Therapy is the need of the hour
Research has shown that every one in five people need therapy or support for mental health. And this situation has only gotten worse since the corvid -19 pandemic.
According to a publication in the International Journal of Psychiatry psychological stress, distress, and poor sleep were faced by the general population and covid caregivers alike. In another survey of approximately 2000 people, 40.5% of the people said that they were facing anxiety or depression symptoms.
This is not to say that Covid gave rise to the mental health crises in India. The WHO had named India the most depressed country in the world in a 2018-2019 survey. Further, there is a great mental health gap in India. There are only 3 psychiatrists in India for every 100000 people.
However, there is an even bigger problem that only conversations can fix and that is the attitude toward mental health. The concern is the fear of judgment. Research has shown that 40% of people still fear persons with mental illness and those who make the fact that they seek therapy public.
How do we then start a conversation with therapy?
A few things to keep in mind while trying to talk to someone about therapy are :-
- Be Gentle : Offer your support on their journey.
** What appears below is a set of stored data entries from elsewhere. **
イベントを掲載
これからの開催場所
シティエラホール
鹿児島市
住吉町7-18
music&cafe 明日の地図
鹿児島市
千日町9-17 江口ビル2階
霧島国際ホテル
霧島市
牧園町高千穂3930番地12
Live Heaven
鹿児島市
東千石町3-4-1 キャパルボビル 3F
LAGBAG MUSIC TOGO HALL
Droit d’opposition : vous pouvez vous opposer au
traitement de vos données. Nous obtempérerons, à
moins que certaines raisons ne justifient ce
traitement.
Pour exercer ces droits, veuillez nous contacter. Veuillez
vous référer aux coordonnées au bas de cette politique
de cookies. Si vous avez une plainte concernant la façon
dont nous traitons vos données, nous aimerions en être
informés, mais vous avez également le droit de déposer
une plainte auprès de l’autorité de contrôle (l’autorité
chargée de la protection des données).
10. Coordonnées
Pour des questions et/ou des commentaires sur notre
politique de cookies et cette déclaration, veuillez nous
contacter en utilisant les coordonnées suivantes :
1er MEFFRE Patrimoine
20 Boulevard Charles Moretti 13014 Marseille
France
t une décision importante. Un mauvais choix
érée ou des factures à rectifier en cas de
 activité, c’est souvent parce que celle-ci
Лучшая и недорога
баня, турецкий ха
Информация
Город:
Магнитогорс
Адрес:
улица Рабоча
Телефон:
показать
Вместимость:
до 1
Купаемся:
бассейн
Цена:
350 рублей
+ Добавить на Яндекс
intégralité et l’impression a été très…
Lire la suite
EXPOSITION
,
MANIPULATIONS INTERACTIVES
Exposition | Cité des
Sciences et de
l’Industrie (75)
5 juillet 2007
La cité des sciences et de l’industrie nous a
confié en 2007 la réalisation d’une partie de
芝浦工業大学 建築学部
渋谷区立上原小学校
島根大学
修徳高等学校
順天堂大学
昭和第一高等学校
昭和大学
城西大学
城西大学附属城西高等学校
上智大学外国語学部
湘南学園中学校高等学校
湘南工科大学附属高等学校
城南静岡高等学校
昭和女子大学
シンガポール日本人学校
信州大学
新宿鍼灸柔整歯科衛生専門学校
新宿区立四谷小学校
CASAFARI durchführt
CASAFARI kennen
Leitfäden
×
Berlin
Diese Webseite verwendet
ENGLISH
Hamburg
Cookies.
Show that you see that there are things that they need to work through and you are going to be there for them.
- Mind the time and place for the conversation: Talking to someone about mental health still invites fear & judgement. Make sure you find a private and safe place for the conversation. In other words, don’t speak to people about their mental health where they may feel vulnerable in front of people .
- Talk about facts, not feelings: Show that you are initiating a conversation because you want to support them. Say things like I think you should consider therapy because I see you struggling. Share actual instances of where therapy could help. For instance, You could share that they seemed excessively worried about work lately. Showing evidence makes it easier to get through. Talking in terms of feelings could put the person in a state of avoidance to a point that they shut you out. For instance, someone might say, oh great, you think I am crazy too.
- Ensure confidentiality: one of the most common myths about therapy is that it is just like talking to your friends or family. Explain that talking to a therapist is different. While talking to friends and family might feel scary about what they might say or think. Further, their response would always be coloured with emotions because of the relationship. Therapists on the other hand are trained to be non-judgemental, objective and equip you with skills to manage your difficulties.
5.Share your Story: you are in therapy, share your story. Talk about how therapy has helped you, highlight that it was safe, non-judgemental, and confidential. Sharing your personal story not only destigmatizes therapy but also makes it easier to approach. If you can do it, they can too.
6. Don’t force them: At the end of the day, therapy is not something people should be forced into. Even if they do start therapy because you send them, they will not stick with it and put in the work that therapy requires.